Définition et enjeux

Portrait de Paul Lacroix Paul Lacroix Histoire de France depuis les temps les plus reculés jusqu'à la révolution de 1789… (1863)

Philippe le Long, ainsi appelé à cause de sa taille haute et déliée, n'avait que vingt-trois ans quand il parvint au trône. C'était celui des trois frères qui avait repris son épouse, confondue avec ses belles-soeurs dans une accusation d'adultère. Il vécut bien avec elle.
Il est difficile de donner de l'intérêt à un règne sans guerres et sans intrigues : néanmoins celui de Philippe le Long, quoique dénué de ces soutiens de l'histoire, peut encore attacher le lecteur.
Source : Gallica

Ambroise Rendu Cours d'histoire et de géographie… (1840-1841)

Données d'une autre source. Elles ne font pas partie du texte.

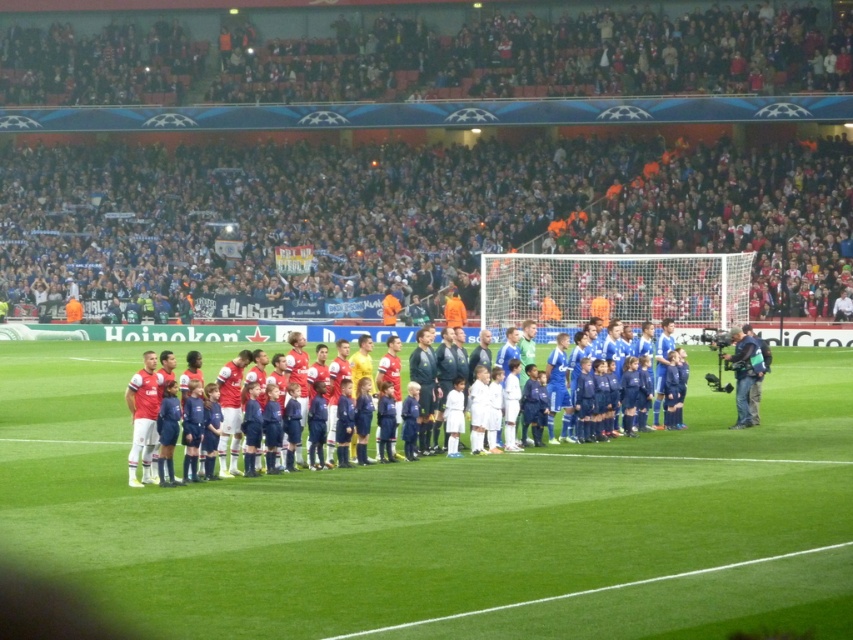
You are a photographer positioned at the center of the soccer field. You want to take a photo that includes both the point at (723, 356) and the point at (339, 397). Which point should you focus on first to ensure both are in sharp focus?

You should focus on the point at (339, 397) first because it is closer to you than the point at (723, 356), which is further away. By focusing on the closer point, the depth of field will likely include the farther point as well.

You are a photographer standing at the edge of the soccer field. You notice the black fabric camera at right and the blue fabric jersey at center. Which object is positioned lower in the image?

The black fabric camera at right is below the blue fabric jersey at center, so the black fabric camera at right is positioned lower in the image.

You are a photographer positioned at the edge of the field. You need to capture a photo that includes both the green grass football field at center and the blue fabric jersey at center. Which object should you focus on first to ensure both are in frame?

The green grass football field at center is wider than the blue fabric jersey at center, so you should focus on the green grass football field at center first to ensure both fit in the frame.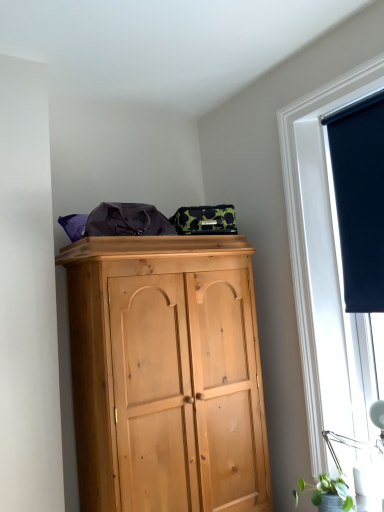
Question: From a real-world perspective, is matte black roller blind at right positioned above or below dark blue fabric at upper right?

Choices:
 (A) below
 (B) above

Answer: (A)

Question: From the image's perspective, relative to dark blue fabric at upper right, is matte black roller blind at right above or below?

Choices:
 (A) below
 (B) above

Answer: (A)

Question: Considering the real-world distances, which object is closest to the matte black roller blind at right?

Choices:
 (A) green matte plant at lower right
 (B) dark blue fabric at upper right

Answer: (B)

Question: Which object is the farthest from the dark blue fabric at upper right?

Choices:
 (A) green matte plant at lower right
 (B) matte black roller blind at right

Answer: (A)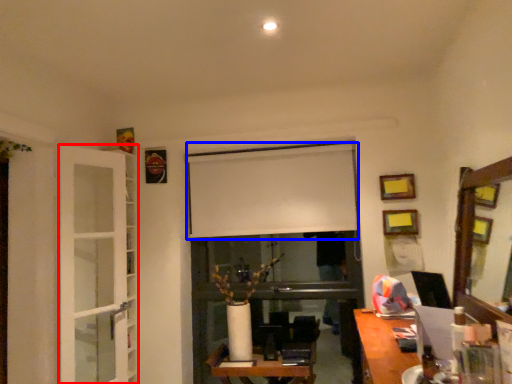
Question: Which of the following is the closest to the observer, glass door (highlighted by a red box) or window screen (highlighted by a blue box)?

Choices:
 (A) glass door
 (B) window screen

Answer: (A)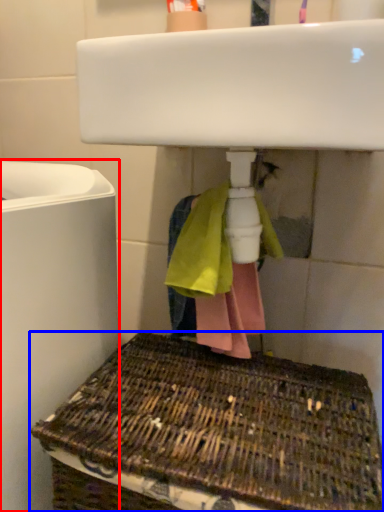
Question: Which object appears closest to the camera in this image, appliance (highlighted by a red box) or basket (highlighted by a blue box)?

Choices:
 (A) appliance
 (B) basket

Answer: (B)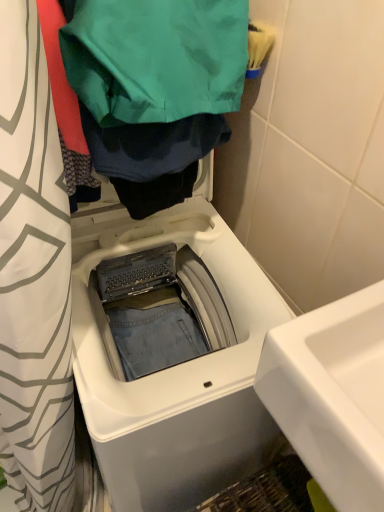
Question: Looking at their shapes, would you say white plastic washing machine at center is wider or thinner than white glossy sink at lower right?

Choices:
 (A) thin
 (B) wide

Answer: (B)

Question: From the image's perspective, relative to white glossy sink at lower right, is white plastic washing machine at center above or below?

Choices:
 (A) above
 (B) below

Answer: (B)

Question: Which is nearer to the white glossy sink at lower right?

Choices:
 (A) green fabric bag at upper center
 (B) white plastic washing machine at center

Answer: (B)

Question: Which object is the closest to the green fabric bag at upper center?

Choices:
 (A) white glossy sink at lower right
 (B) white plastic washing machine at center

Answer: (B)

Enfin, Philippe le Long s'occupait d'établir l'uniformité des monnaies, des poids et des mesures, lorsque la mort le surprit. Les bienfaits de son administration le feraient ranger parmi nos meilleurs rois, s'il n'avait autorisé, à la sollicitation du pape Jean XXII, de sanglantes persécutions contre les Juifs, les lépreux et les pastoureaux répandus dans le midi de la France. Une foule de personnes accusées d'hérésie et de sorcellerie furent victimes de ces cruelles exécutions, qui renouvelèrent ainsi dans cette partie de la France tous les désastres de la déplorable guerre des Albigeois.
Source : Gallica

Ferdinand de Guilhermy Monographie de l'église royale de Saint-Denis… (1848)

Philippe le Long n'est pas entièrement imberbe , comme son père et ses frères ; une petite touffe de poils a été laissée vers le milieu de chacune de ses joues. Ce roi mourut le 3 juin 1322, à l'abbaye de Longchamp, laissant son corps à Saint-Denis, son coeur aux Cordeliers, ses entrailles aux Jacobins. Pendant sa maladie , les religieux de Saint-Denis étaient allés processionnellement et nu-pieds lui faire toucher les saintes reliques; un moment on le crut guéri, mais il retomba dans son mal.